A sequel to this film and the Guptodhon franchise called Saptadingar Guptodhon was announced on 28 February 2025, during the slate announcement of the production house, where the trio are to yet again reprise their roles.

==Plot==
Invited for a wonderful occasion, the trio, Subarna Sen aka Sona Da, Abir and Jhinuk, discover an old riddle and follow a perilous trail to find the hidden treasure of King Shashanka. As they face resistance from an old foe and their lives are put in peril, the quest for the greatest treasure becomes a dangerous hunt for power and wealth. As Sona Da tries to unlock every clue and crack the riddle, his mind constantly gets challenged and his loved ones face threats. His entire adventure hangs by the thread until he unearths one of the greatest treasures that Bengal has ever known.

==Cast==
- Abir Chatterjee as Professor Subarna Sen aka.
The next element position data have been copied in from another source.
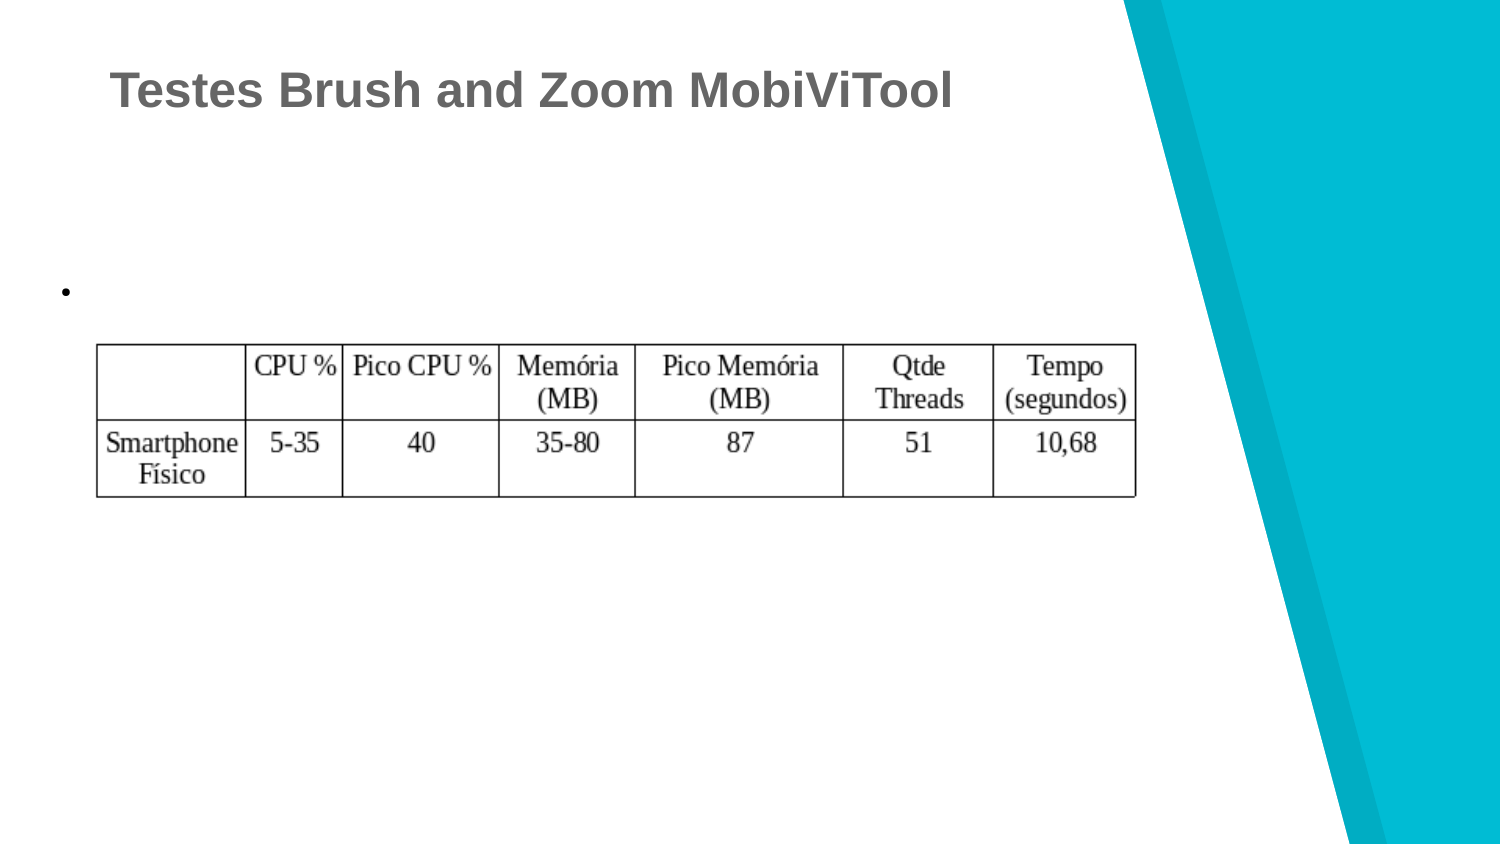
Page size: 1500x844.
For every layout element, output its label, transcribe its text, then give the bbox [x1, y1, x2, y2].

list [43, 106, 1394, 792]
subtitle Testes Brush and Zoom MobiViTool [94, 42, 1394, 106]
picture [73, 330, 1182, 542]
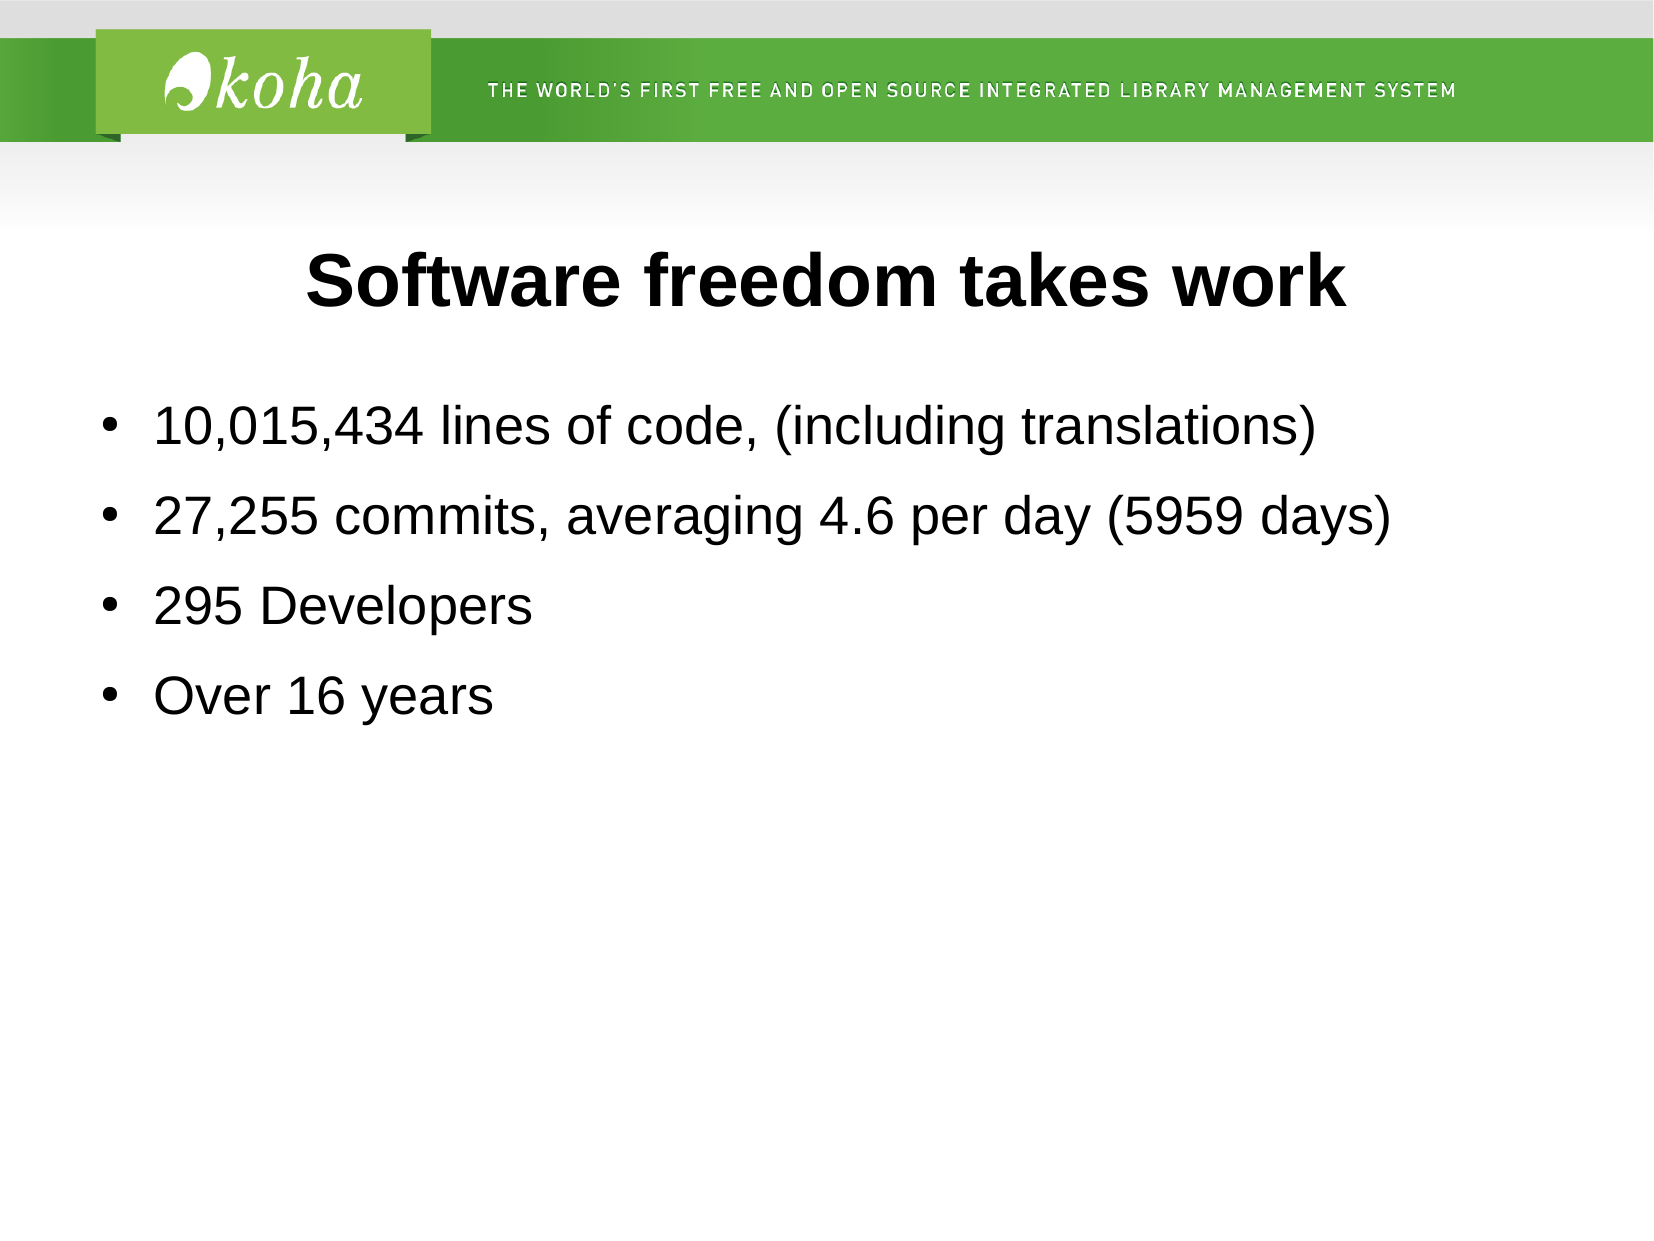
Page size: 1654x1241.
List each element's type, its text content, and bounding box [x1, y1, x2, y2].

picture [0, 0, 1654, 1241]
list 10,015,434 lines of code, (including translations) 27,255 commits, averaging 4.6 per day (5959 days) 295 Developers Over 16 years [82, 395, 1571, 1115]
title Software freedom takes work [82, 177, 1571, 385]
Sona da
- Arjun Chakrabarty as Abirlal Roy (Abir)
- Ishaa Saha as Jhinuk Majumdar
- Indradeep Dasgupta as Bhola Moira
- Rajatava Dutta as Dashanan Daw
- Kamaleshwar Mukherjee as Akhilesh Majumdar
- Anirban Sikdar as Ganesha
- Sourav Das as Bhujanga Hazra
- Barun Chanda as Biswambar Bandhyopadhyay
- Kinjal Nanda as Pitambar
- Anuradha Roy as Mrs. Bandyopadhyay

==Soundtrack==
The background score and the soundtracks are composed by Bickram Ghosh and lyrics are penned down by Sugata Guha.

Track listing
| No. | Title | Singer | Length |
|---|---|---|---|
| 1. | "Karnasubarna Guptodhon Rap" | Bickram Ghosh | 2:26 |
| 2. | "Palash Palash Mon" | Iman Chakraborty Shovon Ganguly Bickram Ghosh | 2:50 |
| 3. | "Bhola Moirar Gaan" | Bickram Ghosh Raghab Chatterjee | 3:36 |
| 4. | "Tushu Gaan" | Bickram Ghosh Sahana Bajpaie Samantak | 2:45 |

==Theatrical release==
The film was released in theaters on 30 September 2022, on the occasion of Durga Puja. It simultaneously released in cities like Bengaluru, Delhi, Guwahati, Tezpur, Mumbai and other parts of India including Kolkata and entire West Bengal. It also released in the United States, Netherlands and Australia.

==Sequel==
A new sequel has been announced titled Saptadingar Guptodhon. It is set to release on 15th May 2026 with Abir Chatterjee, Arjun Chakraborty and Ishaa Saha reprising their roles, directed by Dhrubo Banerjee.

Abir's Announcement Post

==Reception==
===Box office===
More than 20,000 tickets were sold in advance by 29 September, before the film's release. The film sold 80%–90% of its tickets on its release day. The film grossed around ₹2 crores in its first weekend and ₹5.5 crores in its first week.

===Critical response===
The Times of India rated the film 4/5 in its reviews. The newspaper described the film as "a fun-packed adventure with a touch of history" and praised it for serving "its purpose to entertain." Firstpost
described the film as "There is another treasure hunt beckoning Citizen Sonada." and regarded the plot as "craftily assembled but finally an unremarkable treasure-hunt story."